INFORMATION PROVIDED section start

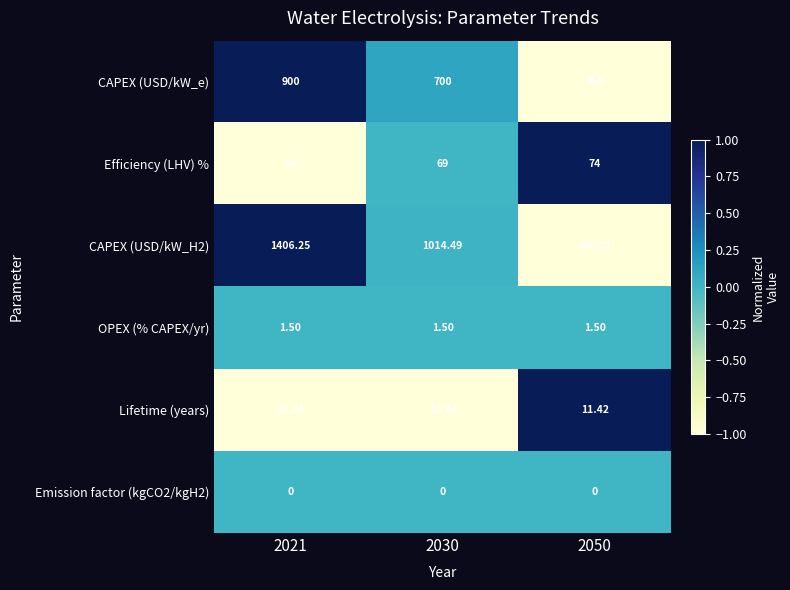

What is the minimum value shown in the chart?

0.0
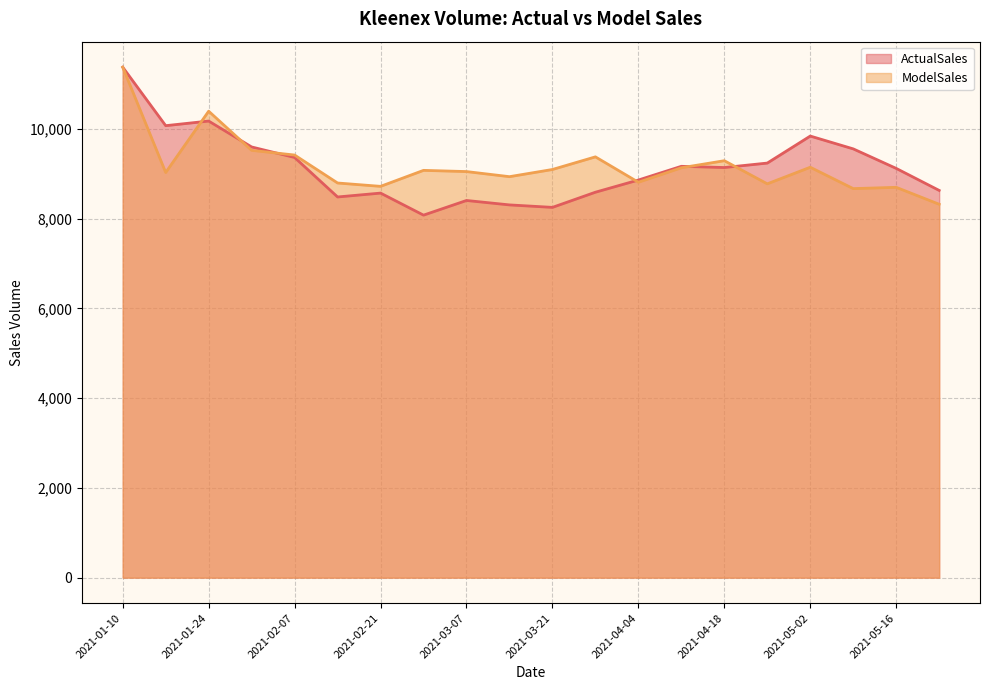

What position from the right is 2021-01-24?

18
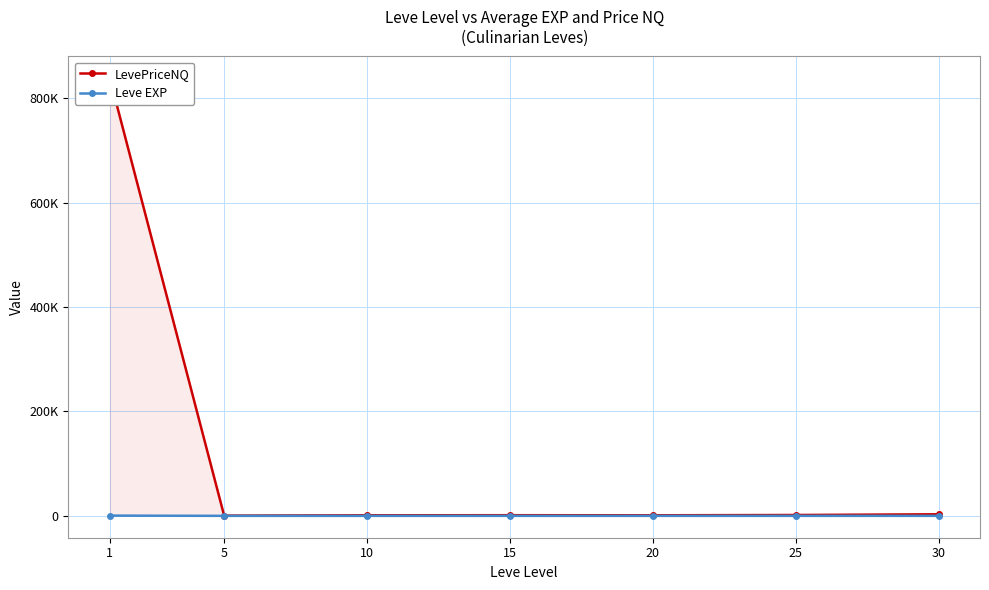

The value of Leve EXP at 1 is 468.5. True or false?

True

INFORMATION PROVIDED section end

**TASK**. Rewrite all the entries with every "value" changed to "figure", keeping everything else the same. Leave out the pictures.

**EXERCISE SOLUTION**.
What is the minimum figure shown in the chart?

0.0

What position from the right is 2021-01-24?

18

The figure of Leve EXP at 1 is 468.5. True or false?

True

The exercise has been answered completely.